» SELECTED EXTRACT
Of course, it would be important to know that these results held across a large, representative sample of firms. These results do, however, suggest that we and/or the lawyers may generally be looking for discrimination in the wrong places (salary and promotion). In particular, as Trond has argued in his work, it may be at the hiring stage and consequent job segregation that results that gender and race discrimination are most important. The vast majority of employment class action discrimination suits have not focused on hiring as hiring suits are difficult to manage and prosecute successfully.

Again, I am not arguing that the above research demonstrates that Bill’s or the ASA theory is wrong. I think it does suggest that the validity of the theory is not settled to nearly the degree that Bill’s report or the ASA brief suggests. As such, I see both as not considering evidence that is inconsistent with the theory that is being propounded and as such not meeting the standards required by science.

» PROBLEM 1
Answer these questions using the passage on employment discrimination research:
(a) Which two areas does the passage suggest may be the wrong places to look for discrimination?
(b) Why does the passage say most employment class action discrimination suits have not focused on hiring?
(c) Which standards does the writer say Bill's report and the ASA brief fail to meet?
» PROBLEM 2
Carry on the passage on employment discrimination research from its final sentence, keeping the same line of argument.

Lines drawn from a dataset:
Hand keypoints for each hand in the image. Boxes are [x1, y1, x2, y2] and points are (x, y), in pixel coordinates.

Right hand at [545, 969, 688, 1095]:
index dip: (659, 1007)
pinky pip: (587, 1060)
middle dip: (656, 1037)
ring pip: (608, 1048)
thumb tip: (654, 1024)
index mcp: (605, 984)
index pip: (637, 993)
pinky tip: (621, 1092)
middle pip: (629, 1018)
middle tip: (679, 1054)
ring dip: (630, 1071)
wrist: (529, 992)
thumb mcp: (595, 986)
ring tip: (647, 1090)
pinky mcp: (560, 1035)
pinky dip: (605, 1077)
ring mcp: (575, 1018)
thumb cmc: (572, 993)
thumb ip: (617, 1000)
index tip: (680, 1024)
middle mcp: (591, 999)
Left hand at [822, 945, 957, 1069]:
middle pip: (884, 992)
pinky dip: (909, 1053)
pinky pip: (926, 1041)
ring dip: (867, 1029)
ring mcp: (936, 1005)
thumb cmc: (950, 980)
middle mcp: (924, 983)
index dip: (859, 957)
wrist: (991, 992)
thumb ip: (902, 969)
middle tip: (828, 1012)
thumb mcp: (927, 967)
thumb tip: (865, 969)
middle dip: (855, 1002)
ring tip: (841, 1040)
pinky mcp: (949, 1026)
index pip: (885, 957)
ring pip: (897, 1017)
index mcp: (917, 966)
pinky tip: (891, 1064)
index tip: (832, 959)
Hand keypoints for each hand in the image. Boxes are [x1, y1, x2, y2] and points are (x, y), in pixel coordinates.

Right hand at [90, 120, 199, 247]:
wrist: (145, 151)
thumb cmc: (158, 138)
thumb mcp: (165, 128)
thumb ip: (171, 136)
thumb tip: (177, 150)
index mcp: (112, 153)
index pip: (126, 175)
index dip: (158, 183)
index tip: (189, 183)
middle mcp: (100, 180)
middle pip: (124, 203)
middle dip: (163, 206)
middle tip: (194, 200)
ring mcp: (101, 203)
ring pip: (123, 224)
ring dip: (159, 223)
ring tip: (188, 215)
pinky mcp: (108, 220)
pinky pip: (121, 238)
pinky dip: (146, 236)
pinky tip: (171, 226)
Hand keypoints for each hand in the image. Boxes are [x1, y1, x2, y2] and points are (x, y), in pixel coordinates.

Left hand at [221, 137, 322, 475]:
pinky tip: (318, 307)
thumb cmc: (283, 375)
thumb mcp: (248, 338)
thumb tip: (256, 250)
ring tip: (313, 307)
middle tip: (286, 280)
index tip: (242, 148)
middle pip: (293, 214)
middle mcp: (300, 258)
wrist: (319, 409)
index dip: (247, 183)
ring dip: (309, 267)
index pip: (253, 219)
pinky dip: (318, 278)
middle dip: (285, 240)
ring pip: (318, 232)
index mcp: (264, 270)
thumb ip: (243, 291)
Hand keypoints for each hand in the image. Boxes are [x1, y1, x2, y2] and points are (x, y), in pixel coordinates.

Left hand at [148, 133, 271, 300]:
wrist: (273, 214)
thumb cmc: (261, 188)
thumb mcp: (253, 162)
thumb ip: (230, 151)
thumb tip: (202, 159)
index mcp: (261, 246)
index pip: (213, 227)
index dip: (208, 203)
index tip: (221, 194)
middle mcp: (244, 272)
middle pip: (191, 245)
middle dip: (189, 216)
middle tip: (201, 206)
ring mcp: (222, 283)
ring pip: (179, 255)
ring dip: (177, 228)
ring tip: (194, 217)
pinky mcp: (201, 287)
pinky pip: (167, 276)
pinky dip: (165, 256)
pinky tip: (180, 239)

» TASK RESULT 1
(a) Salary and promotion.
(b) Hiring suits are difficult to manage and prosecute successfully.
(c) The standards required by science.

» TASK RESULT 2
Where do we go from here?

It has been suggested in one of the ASA Council email exchanges that perhaps the ASA needs a set of guidelines when it is considering doing things like submitting an Amicus Brief. I could not agree more. Let me tell a story that occurred in one of the two departments I have been a member of. (I am being purposely vague about which, when it occurred, whether the position was for a junior or senior faculty member or whether the individual accepted the offer.)

A particular person was being considered for a position in the department. A senior faculty member (not me) strongly felt that this person’s scholarship was quite weak and that he shouldn’t be hired. The department listened to his arguments at considerable length. He was given a full hearing. The department then voted X to 1 to hire this individual. At this point the dissenting individual announced that given the Department’s decision he would work hard to recruit this individual. To my mind, that is true professional integrity. It also illustrates how dissent is appropriately handled.

(I should say that if a number of faculty had been against hiring this individual, the individual would not have been made a job offer. In the two departments I have been consensus, not unanimity or majority rule, has been the standard.)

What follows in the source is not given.